§ Instructions for the task
Which lines in the listing below contain the word "Definition"? Copy each one.
Records for the task Block Start
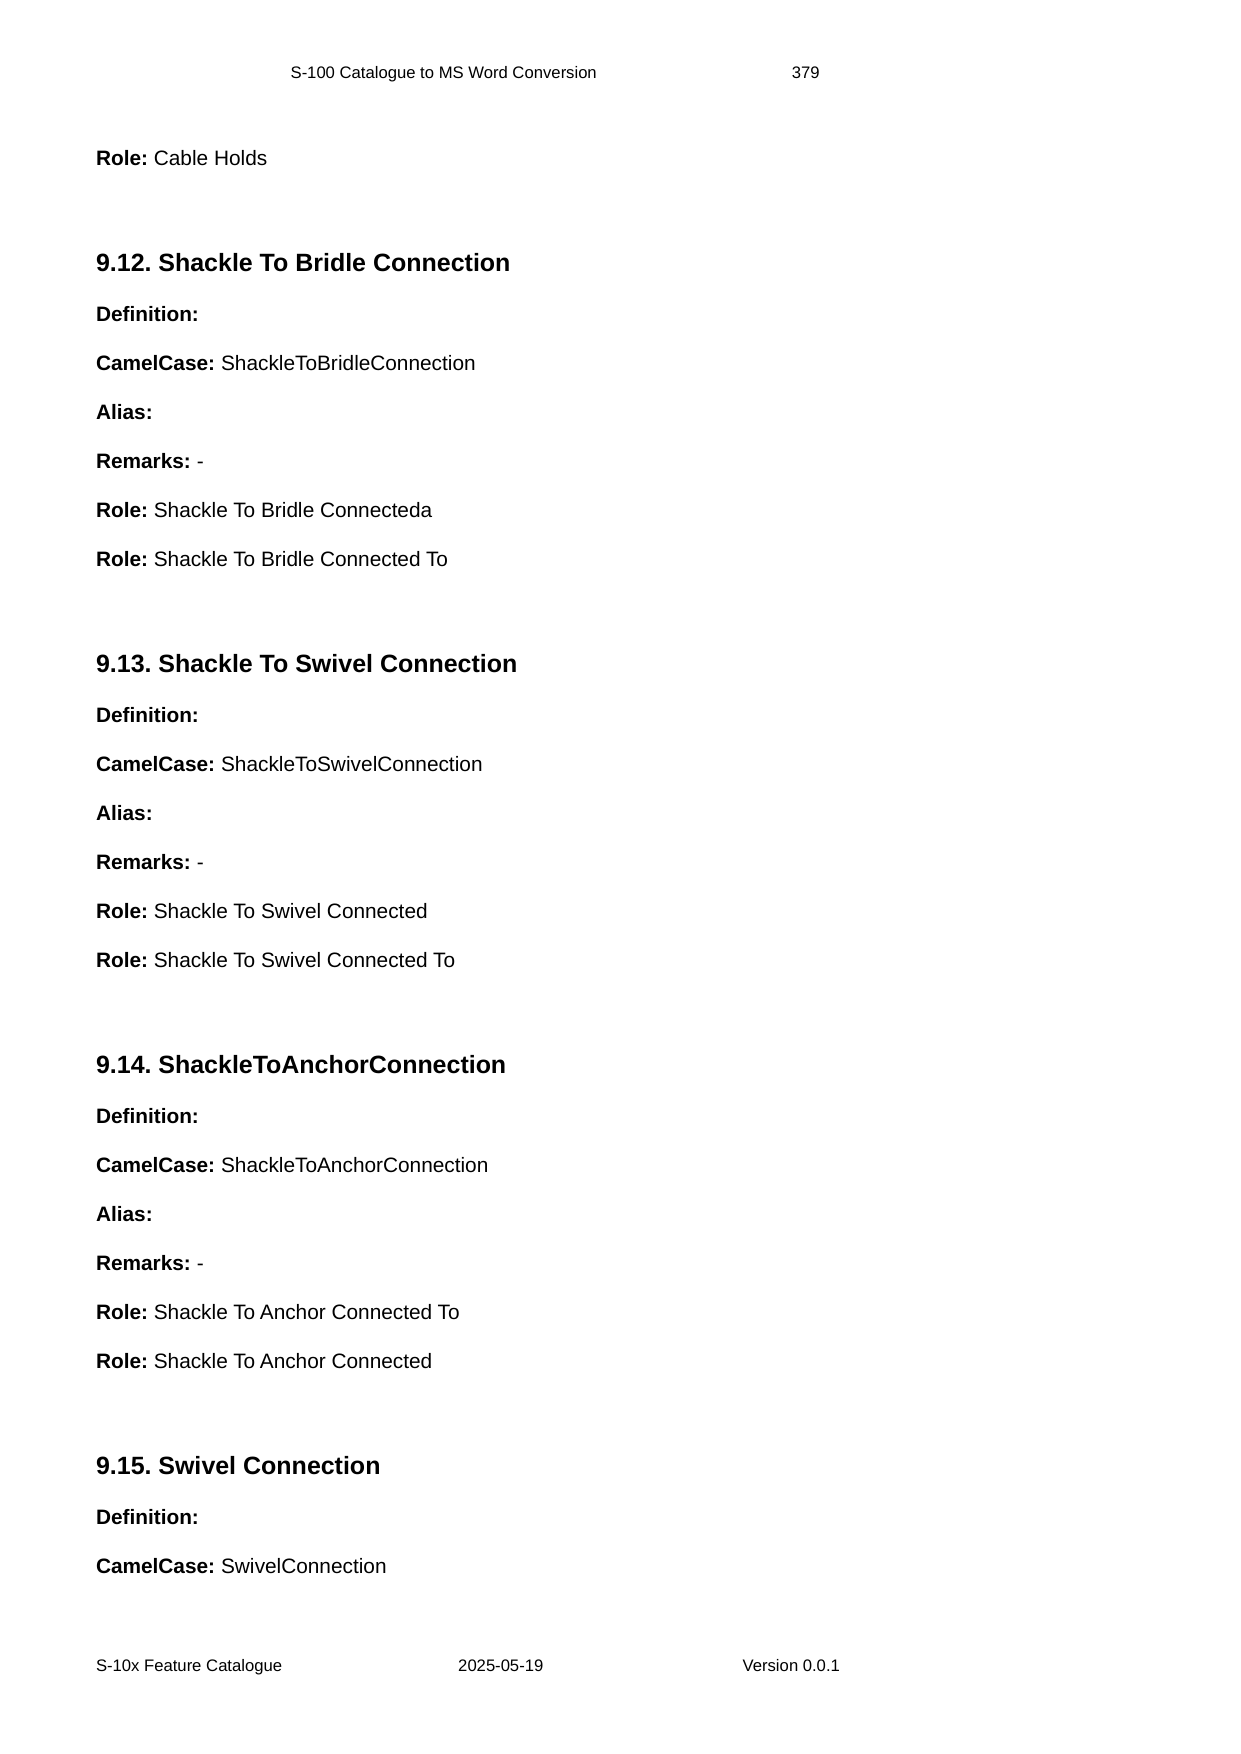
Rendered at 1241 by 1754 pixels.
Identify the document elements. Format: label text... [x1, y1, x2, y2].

text 9.15. Swivel Connection [96, 1451, 1144, 1480]
text CamelCase: ShackleToSwivelConnection [96, 752, 1144, 776]
text Role: Shackle To Bridle Connected To [96, 547, 1144, 571]
text Definition: [96, 302, 1144, 326]
text Role: Shackle To Swivel Connected [96, 899, 1144, 923]
text CamelCase: ShackleToAnchorConnection [96, 1153, 1144, 1177]
text Role: Shackle To Bridle Connecteda [96, 498, 1144, 522]
text Alias: [96, 801, 1144, 825]
text Role: Shackle To Anchor Connected [96, 1349, 1144, 1373]
text Role: Shackle To Anchor Connected To [96, 1300, 1144, 1324]
text CamelCase: ShackleToBridleConnection [96, 351, 1144, 375]
text Role: Shackle To Swivel Connected To [96, 948, 1144, 972]
text Alias: [96, 400, 1144, 424]
text 9.12. Shackle To Bridle Connection [96, 248, 1144, 277]
text Alias: [96, 1202, 1144, 1226]
text Role: Cable Holds [96, 146, 1144, 170]
text 9.14. ShackleToAnchorConnection [96, 1050, 1144, 1079]
text Remarks: - [96, 1251, 1144, 1275]
text Remarks: - [96, 850, 1144, 874]
text CamelCase: SwivelConnection [96, 1554, 1144, 1578]
text Definition: [96, 1104, 1144, 1128]
text Definition: [96, 703, 1144, 727]
text Definition: [96, 1505, 1144, 1529]
text 9.13. Shackle To Swivel Connection [96, 649, 1144, 678]
text Remarks: - [96, 449, 1144, 473]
Records for the task Block End
§ Result
text Definition: [96, 302, 1144, 326]
text Definition: [96, 1104, 1144, 1128]
text Definition: [96, 703, 1144, 727]
text Definition: [96, 1505, 1144, 1529]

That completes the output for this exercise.